Voxel FC showed dysfunctional connectivity at EC in EID rats. (A) An overview of the FC changes at EC in a formate of EID rats over control rats. (p = 0.01, cluster level uncorrected; control group n = 5, EID group n = 6). (B) Brain regions reported with most significant differences, ranked based on voxel size of the FC changes from largest to smallest. (C) A fine display of the biggest regions of the FC voxel size report in EC (left hemisphere cluster size = 476 voxels; right hemisphere cluster size = 371 voxels). (D) Brain regions reported with most significant differences, specifically pointed PrL, which ranked in the third. (E) A fine display of the PrL with a combined cluster size of 135 voxels in both hemispheres. The hippocampus and entorhinal cortex are shown together as they formed a continuous cluster of alteration. All by Student’s t-tests.
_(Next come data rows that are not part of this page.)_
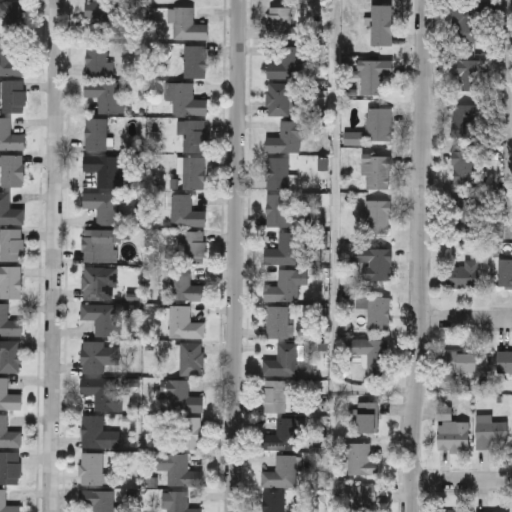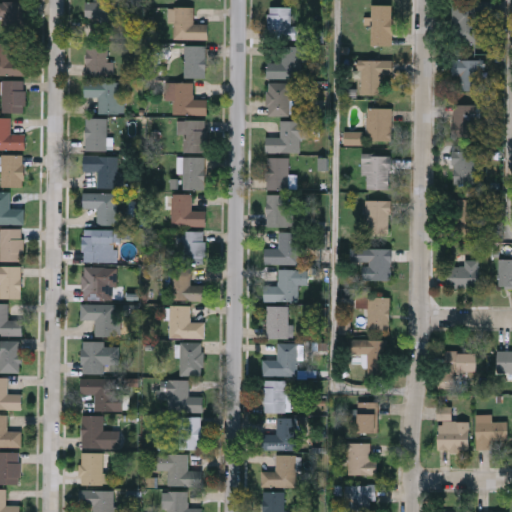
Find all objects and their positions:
building: (103, 10)
building: (104, 14)
building: (12, 15)
building: (279, 17)
building: (12, 18)
building: (468, 19)
building: (279, 20)
building: (187, 22)
building: (382, 22)
building: (468, 22)
building: (187, 25)
building: (383, 25)
building: (96, 57)
building: (11, 59)
building: (195, 59)
building: (97, 60)
building: (10, 62)
building: (287, 62)
building: (195, 63)
building: (287, 65)
building: (468, 71)
building: (373, 73)
building: (469, 75)
building: (373, 77)
building: (13, 93)
building: (105, 93)
building: (13, 97)
building: (106, 97)
building: (186, 97)
building: (278, 97)
building: (187, 101)
building: (278, 101)
building: (465, 119)
building: (379, 122)
building: (465, 122)
road: (505, 123)
building: (379, 125)
building: (96, 132)
building: (8, 133)
building: (195, 134)
building: (96, 135)
building: (288, 135)
building: (8, 137)
building: (195, 137)
building: (289, 138)
building: (465, 164)
building: (466, 167)
building: (103, 168)
building: (12, 169)
building: (377, 169)
building: (192, 170)
building: (104, 171)
building: (277, 171)
building: (12, 172)
building: (377, 173)
building: (192, 174)
building: (277, 175)
building: (103, 204)
building: (103, 208)
building: (280, 208)
building: (9, 209)
building: (186, 209)
building: (281, 211)
building: (9, 212)
building: (186, 213)
building: (463, 213)
building: (378, 215)
building: (464, 216)
building: (378, 218)
road: (329, 236)
building: (11, 242)
building: (100, 243)
building: (191, 245)
building: (11, 246)
building: (100, 246)
building: (191, 248)
building: (284, 248)
building: (285, 251)
road: (54, 256)
road: (238, 256)
road: (423, 256)
building: (374, 260)
building: (374, 263)
building: (505, 271)
building: (464, 273)
building: (505, 274)
building: (464, 276)
building: (11, 280)
building: (96, 282)
building: (11, 283)
building: (186, 284)
building: (96, 285)
building: (285, 285)
building: (187, 287)
building: (285, 288)
building: (376, 308)
building: (376, 312)
building: (102, 315)
building: (102, 319)
road: (467, 319)
building: (8, 320)
building: (277, 320)
building: (184, 321)
building: (9, 323)
building: (278, 323)
building: (185, 325)
building: (372, 352)
building: (10, 354)
building: (99, 355)
building: (372, 356)
building: (192, 357)
building: (10, 358)
building: (100, 358)
building: (284, 359)
building: (504, 359)
building: (192, 360)
building: (284, 363)
building: (504, 363)
building: (104, 390)
building: (104, 394)
building: (274, 394)
building: (9, 395)
building: (182, 395)
building: (275, 397)
building: (9, 399)
building: (182, 399)
building: (368, 415)
building: (368, 418)
building: (490, 429)
building: (190, 430)
building: (98, 431)
building: (490, 432)
building: (9, 433)
building: (282, 433)
building: (190, 434)
building: (454, 434)
building: (99, 435)
building: (9, 436)
building: (282, 436)
building: (454, 438)
building: (360, 456)
building: (360, 459)
building: (10, 465)
building: (91, 466)
building: (178, 467)
building: (10, 468)
building: (92, 469)
building: (178, 471)
building: (281, 471)
building: (282, 474)
road: (462, 481)
building: (359, 496)
building: (98, 498)
building: (360, 498)
building: (97, 500)
building: (180, 501)
building: (274, 501)
building: (179, 502)
building: (274, 502)
building: (6, 503)
building: (7, 503)
building: (455, 511)
building: (493, 511)
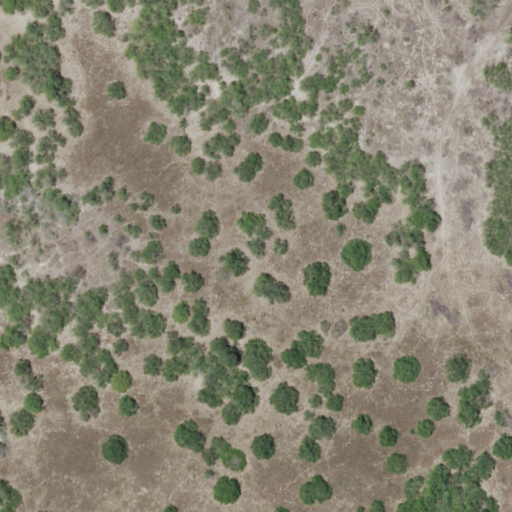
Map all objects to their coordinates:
road: (482, 187)
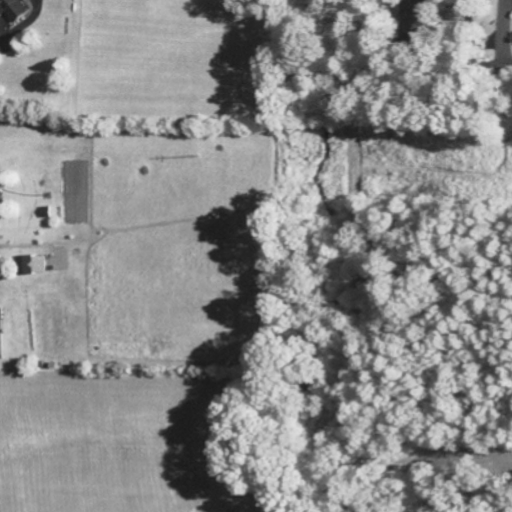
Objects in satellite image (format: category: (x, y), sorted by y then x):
building: (14, 10)
building: (415, 11)
road: (505, 27)
building: (30, 267)
building: (0, 348)
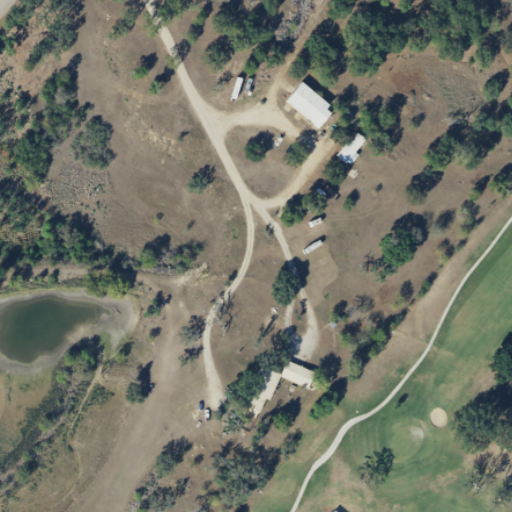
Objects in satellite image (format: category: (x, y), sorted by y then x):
road: (4, 5)
building: (310, 106)
building: (316, 111)
road: (307, 139)
building: (350, 148)
road: (243, 180)
road: (231, 298)
road: (408, 374)
building: (297, 375)
building: (280, 389)
park: (421, 400)
park: (405, 444)
building: (336, 511)
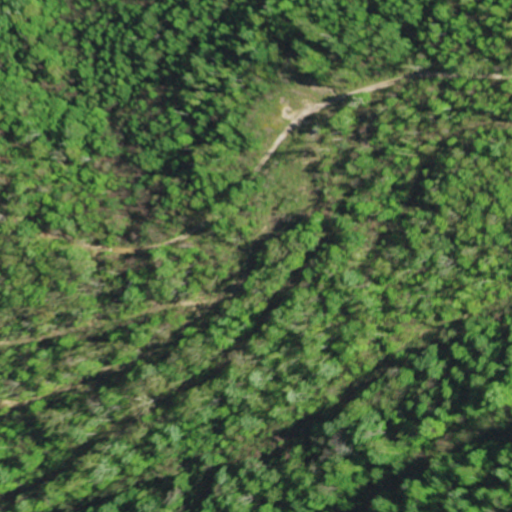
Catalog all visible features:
road: (262, 315)
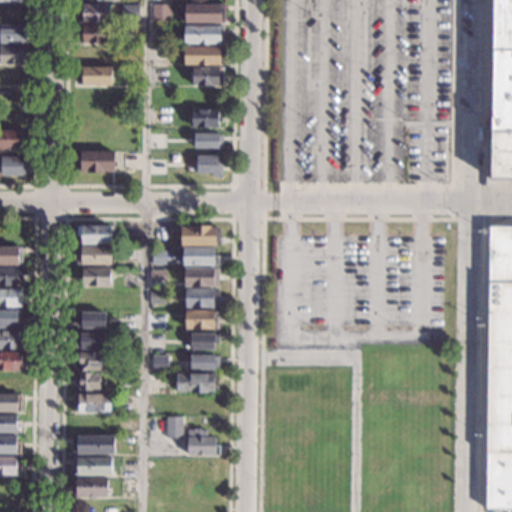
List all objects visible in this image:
building: (11, 0)
building: (14, 0)
building: (101, 0)
building: (103, 0)
building: (95, 12)
building: (129, 12)
building: (161, 12)
building: (161, 13)
building: (203, 13)
building: (204, 13)
building: (94, 14)
building: (129, 30)
building: (13, 33)
building: (95, 33)
building: (94, 34)
building: (203, 34)
building: (13, 35)
building: (202, 35)
building: (13, 54)
building: (130, 54)
building: (13, 55)
building: (94, 55)
building: (202, 55)
building: (203, 55)
building: (96, 75)
building: (205, 75)
building: (95, 76)
building: (207, 77)
parking lot: (364, 90)
road: (51, 101)
road: (321, 101)
road: (355, 101)
road: (388, 101)
building: (205, 117)
building: (203, 119)
building: (11, 139)
building: (208, 139)
building: (11, 140)
building: (207, 140)
building: (96, 160)
building: (95, 162)
building: (204, 164)
building: (13, 165)
building: (208, 165)
building: (12, 166)
road: (484, 171)
road: (471, 172)
road: (0, 185)
road: (148, 185)
road: (455, 191)
road: (233, 202)
road: (25, 203)
road: (150, 203)
road: (380, 203)
road: (34, 217)
road: (420, 219)
building: (94, 234)
building: (94, 234)
building: (200, 235)
building: (198, 236)
building: (10, 254)
building: (93, 254)
building: (128, 254)
building: (11, 255)
building: (93, 255)
building: (195, 255)
road: (144, 256)
building: (195, 256)
road: (248, 256)
building: (500, 267)
road: (333, 269)
road: (376, 269)
building: (500, 274)
building: (10, 275)
building: (10, 276)
building: (96, 276)
building: (201, 276)
building: (95, 277)
building: (200, 277)
parking lot: (357, 289)
building: (10, 297)
building: (156, 297)
building: (201, 297)
building: (11, 298)
building: (200, 299)
building: (10, 318)
building: (10, 318)
building: (201, 318)
building: (92, 319)
building: (91, 320)
building: (199, 321)
road: (355, 335)
building: (11, 339)
building: (11, 340)
building: (92, 340)
building: (203, 340)
building: (203, 340)
building: (90, 341)
road: (32, 348)
road: (48, 357)
building: (10, 359)
building: (92, 360)
building: (10, 361)
building: (204, 361)
building: (91, 362)
building: (162, 362)
building: (203, 362)
building: (159, 363)
road: (284, 373)
road: (356, 378)
building: (89, 380)
building: (87, 381)
building: (196, 382)
building: (195, 383)
building: (10, 401)
building: (92, 402)
building: (10, 403)
building: (91, 404)
building: (9, 423)
building: (9, 424)
building: (174, 426)
building: (173, 427)
road: (467, 428)
road: (482, 428)
building: (199, 442)
building: (9, 443)
building: (93, 444)
building: (9, 445)
building: (93, 445)
building: (200, 445)
road: (228, 450)
building: (8, 464)
building: (93, 465)
building: (10, 466)
building: (92, 466)
building: (92, 486)
building: (90, 487)
building: (9, 505)
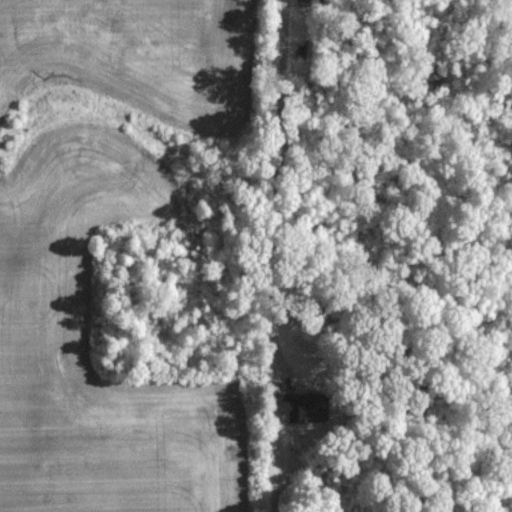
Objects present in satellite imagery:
building: (310, 2)
road: (278, 40)
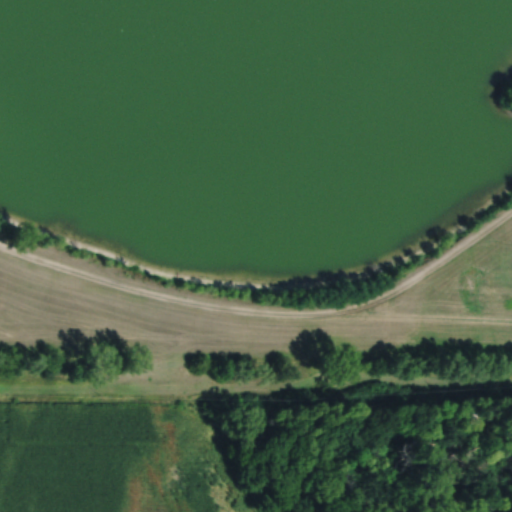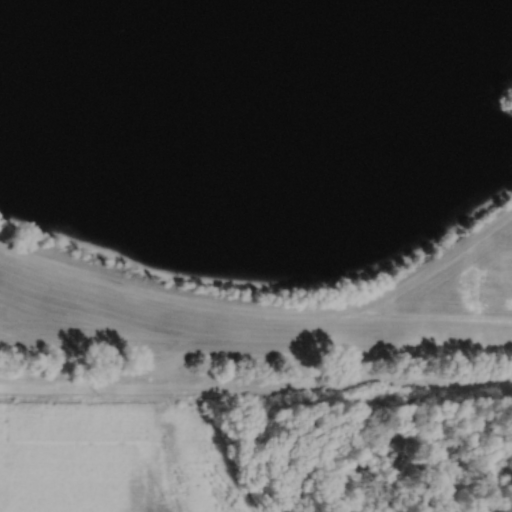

Taken together, our results revealed a significant disruption of FC within the hippocampus or EC itself, and more importantly, between these two critical brain regions. Furthermore, a decreased connectivity between the hippocampus and PrL, and especially between the EC and PrL, were also exceptional. Clearly, these results have pointed to a potentially novel neural mechanism at the FC level for the EID-induced deficits in social behaviors.
Deep features in dysfunctional connections within neural circuitries identified above in EID rats
Although our results above did establish the dysfunctional connections among three key brain regions, it must be more interest to eventually figure out the dis-connective architecture within each individual brain region/neuronal circuity. To this end, we subjected the hippocampus, EC, and PrL as an independent ROIs, and further sub-divided the hippocampus into 8 and EC into 5 subregions. The PrL remained as a single region, due to its small size. Following rigorous denoising, one additional control animal was excluded, yielding a final sample size to be 6 in EID, and 4 in control rats.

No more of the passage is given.